Page images and extracted text:
*** Block opens ***

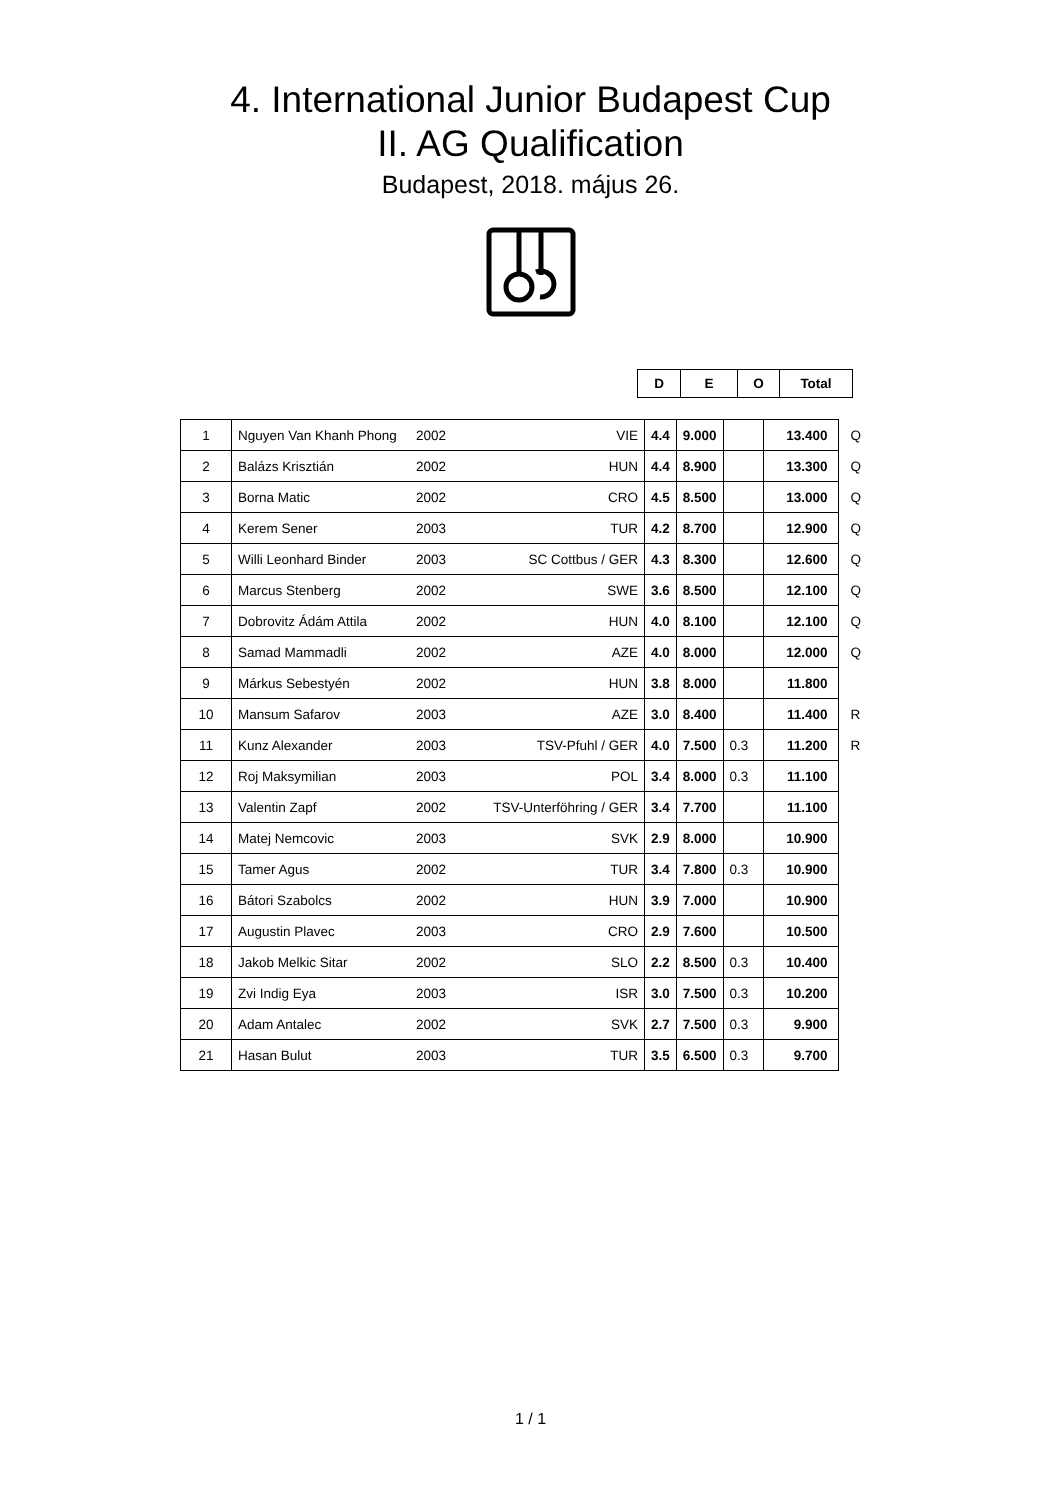4. International Junior Budapest Cup
II. AG Qualification
Budapest, 2018. május 26.
| D | E | O | Total |
| 1 | Nguyen Van Khanh Phong | 2002 | VIE | 4.4 | 9.000 | | 13.400 | Q |
| 2 | Balázs Krisztián | 2002 | HUN | 4.4 | 8.900 | | 13.300 | Q |
| 3 | Borna Matic | 2002 | CRO | 4.5 | 8.500 | | 13.000 | Q |
| 4 | Kerem Sener | 2003 | TUR | 4.2 | 8.700 | | 12.900 | Q |
| 5 | Willi Leonhard Binder | 2003 | SC Cottbus / GER | 4.3 | 8.300 | | 12.600 | Q |
| 6 | Marcus Stenberg | 2002 | SWE | 3.6 | 8.500 | | 12.100 | Q |
| 7 | Dobrovitz Ádám Attila | 2002 | HUN | 4.0 | 8.100 | | 12.100 | Q |
| 8 | Samad Mammadli | 2002 | AZE | 4.0 | 8.000 | | 12.000 | Q |
| 9 | Márkus Sebestyén | 2002 | HUN | 3.8 | 8.000 | | 11.800 | |
| 10 | Mansum Safarov | 2003 | AZE | 3.0 | 8.400 | | 11.400 | R |
| 11 | Kunz Alexander | 2003 | TSV-Pfuhl / GER | 4.0 | 7.500 | 0.3 | 11.200 | R |
| 12 | Roj Maksymilian | 2003 | POL | 3.4 | 8.000 | 0.3 | 11.100 | |
| 13 | Valentin Zapf | 2002 | TSV-Unterföhring / GER | 3.4 | 7.700 | | 11.100 | |
| 14 | Matej Nemcovic | 2003 | SVK | 2.9 | 8.000 | | 10.900 | |
| 15 | Tamer Agus | 2002 | TUR | 3.4 | 7.800 | 0.3 | 10.900 | |
| 16 | Bátori Szabolcs | 2002 | HUN | 3.9 | 7.000 | | 10.900 | |
| 17 | Augustin Plavec | 2003 | CRO | 2.9 | 7.600 | | 10.500 | |
| 18 | Jakob Melkic Sitar | 2002 | SLO | 2.2 | 8.500 | 0.3 | 10.400 | |
| 19 | Zvi Indig Eya | 2003 | ISR | 3.0 | 7.500 | 0.3 | 10.200 | |
| 20 | Adam Antalec | 2002 | SVK | 2.7 | 7.500 | 0.3 | 9.900 | |
| 21 | Hasan Bulut | 2003 | TUR | 3.5 | 6.500 | 0.3 | 9.700 | |
1 / 1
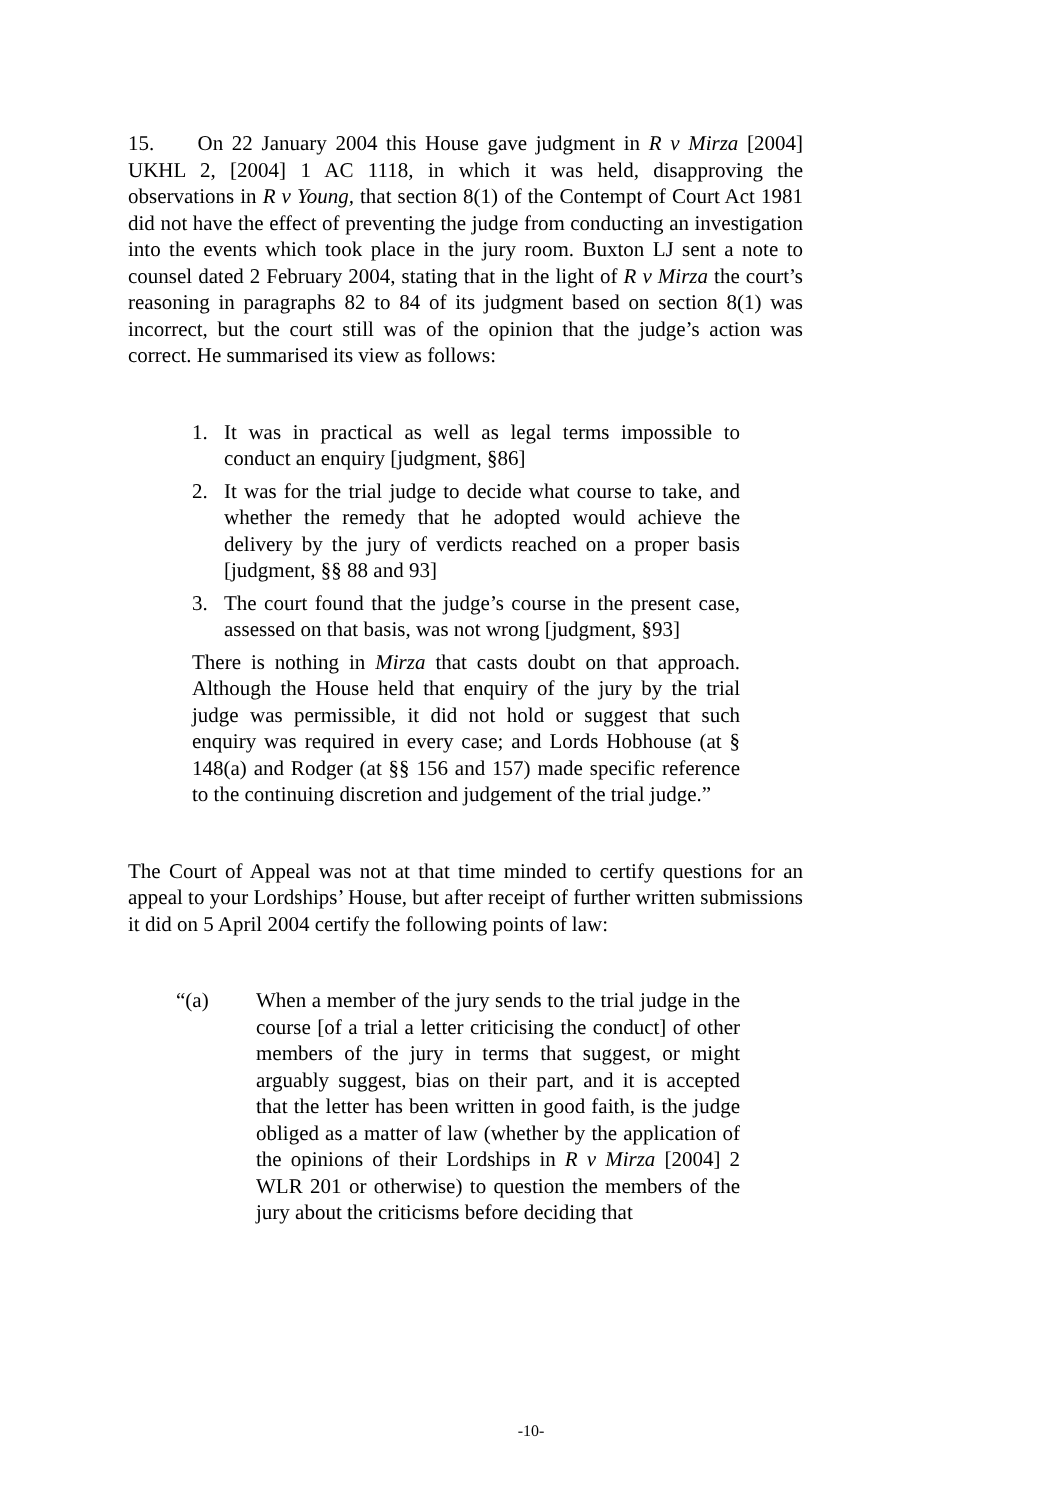15. On 22 January 2004 this House gave judgment in R v Mirza [2004] UKHL 2, [2004] 1 AC 1118, in which it was held, disapproving the observations in R v Young, that section 8(1) of the Contempt of Court Act 1981 did not have the effect of preventing the judge from conducting an investigation into the events which took place in the jury room. Buxton LJ sent a note to counsel dated 2 February 2004, stating that in the light of R v Mirza the court’s reasoning in paragraphs 82 to 84 of its judgment based on section 8(1) was incorrect, but the court still was of the opinion that the judge’s action was correct. He summarised its view as follows:
1. It was in practical as well as legal terms impossible to conduct an enquiry [judgment, §86]
2. It was for the trial judge to decide what course to take, and whether the remedy that he adopted would achieve the delivery by the jury of verdicts reached on a proper basis [judgment, §§ 88 and 93]
3. The court found that the judge’s course in the present case, assessed on that basis, was not wrong [judgment, §93]
There is nothing in Mirza that casts doubt on that approach. Although the House held that enquiry of the jury by the trial judge was permissible, it did not hold or suggest that such enquiry was required in every case; and Lords Hobhouse (at § 148(a) and Rodger (at §§ 156 and 157) made specific reference to the continuing discretion and judgement of the trial judge.”
The Court of Appeal was not at that time minded to certify questions for an appeal to your Lordships’ House, but after receipt of further written submissions it did on 5 April 2004 certify the following points of law:
“(a) When a member of the jury sends to the trial judge in the course [of a trial a letter criticising the conduct] of other members of the jury in terms that suggest, or might arguably suggest, bias on their part, and it is accepted that the letter has been written in good faith, is the judge obliged as a matter of law (whether by the application of the opinions of their Lordships in R v Mirza [2004] 2 WLR 201 or otherwise) to question the members of the jury about the criticisms before deciding that
-10-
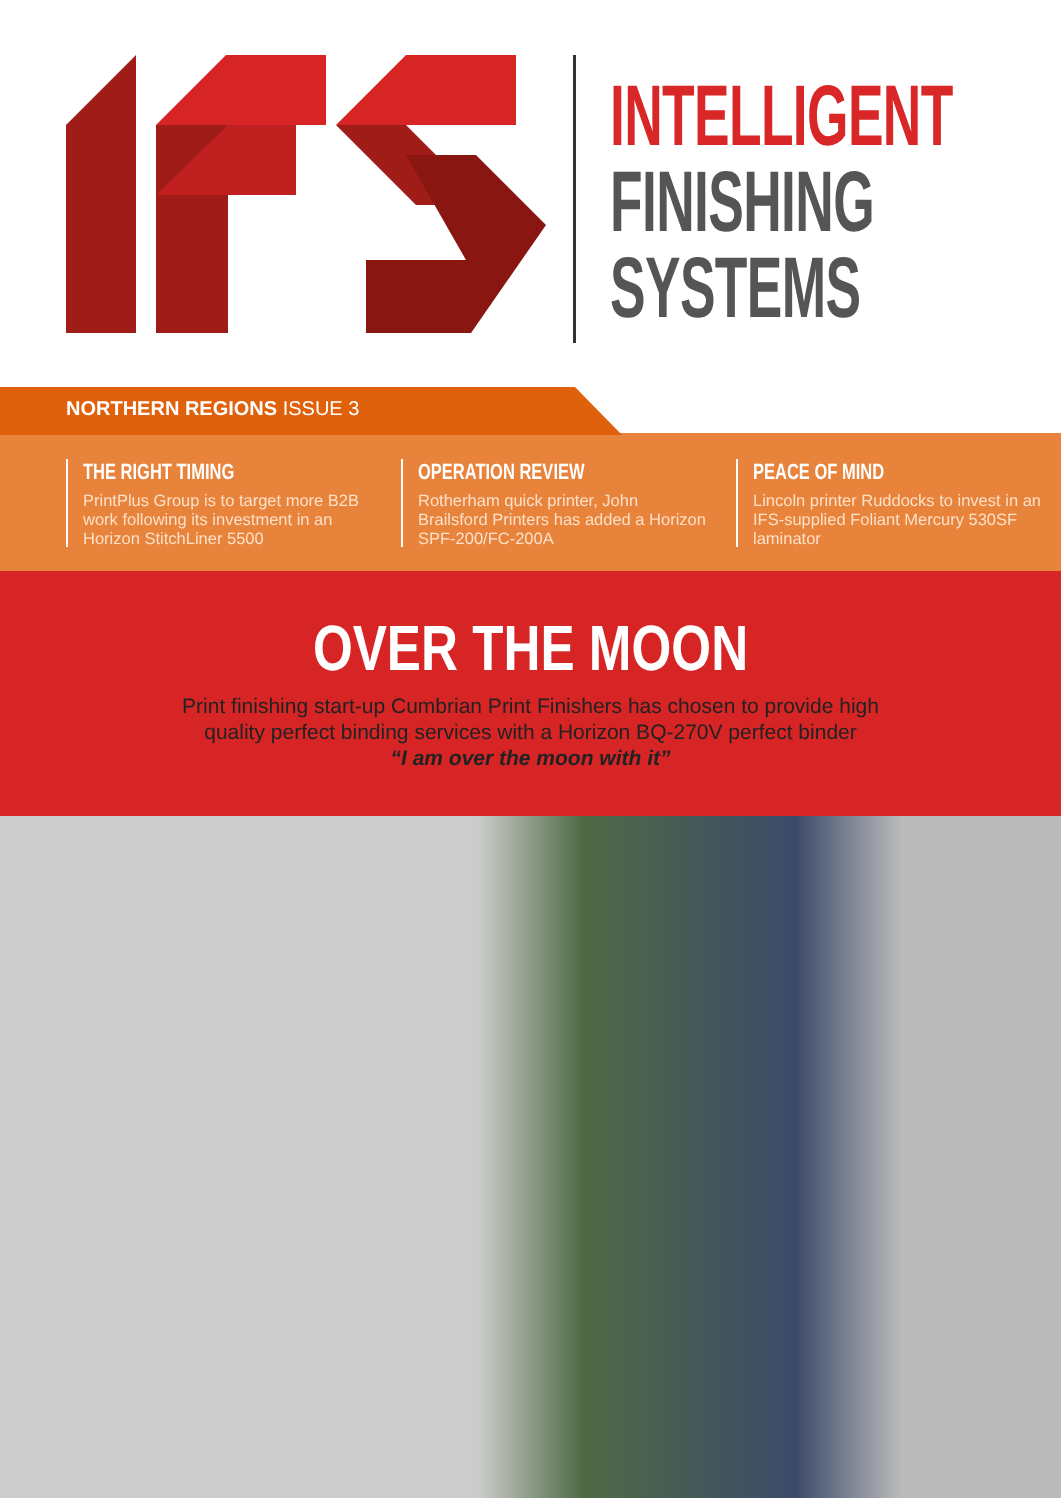INTELLIGENT
FINISHING
SYSTEMS
NORTHERN REGIONS ISSUE 3
THE RIGHT TIMING
PrintPlus Group is to target more B2B work following its investment in an Horizon StitchLiner 5500
OPERATION REVIEW
Rotherham quick printer, John Brailsford Printers has added a Horizon SPF-200/FC-200A
PEACE OF MIND
Lincoln printer Ruddocks to invest in an IFS-supplied Foliant Mercury 530SF laminator
OVER THE MOON
Print finishing start-up Cumbrian Print Finishers has chosen to provide high
quality perfect binding services with a Horizon BQ-270V perfect binder
“I am over the moon with it”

*** Block closes ***

**TASK DESCRIPTION:** After finding the line that contains "THE RIGHT TIMING" in the records above, copy that line and each one after it exactly, through the final line.

**ANSWER FOR THIS EXERCISE:**
THE RIGHT TIMING
PrintPlus Group is to target more B2B work following its investment in an Horizon StitchLiner 5500
OPERATION REVIEW
Rotherham quick printer, John Brailsford Printers has added a Horizon SPF-200/FC-200A
PEACE OF MIND
Lincoln printer Ruddocks to invest in an IFS-supplied Foliant Mercury 530SF laminator
OVER THE MOON
Print finishing start-up Cumbrian Print Finishers has chosen to provide high
quality perfect binding services with a Horizon BQ-270V perfect binder
“I am over the moon with it”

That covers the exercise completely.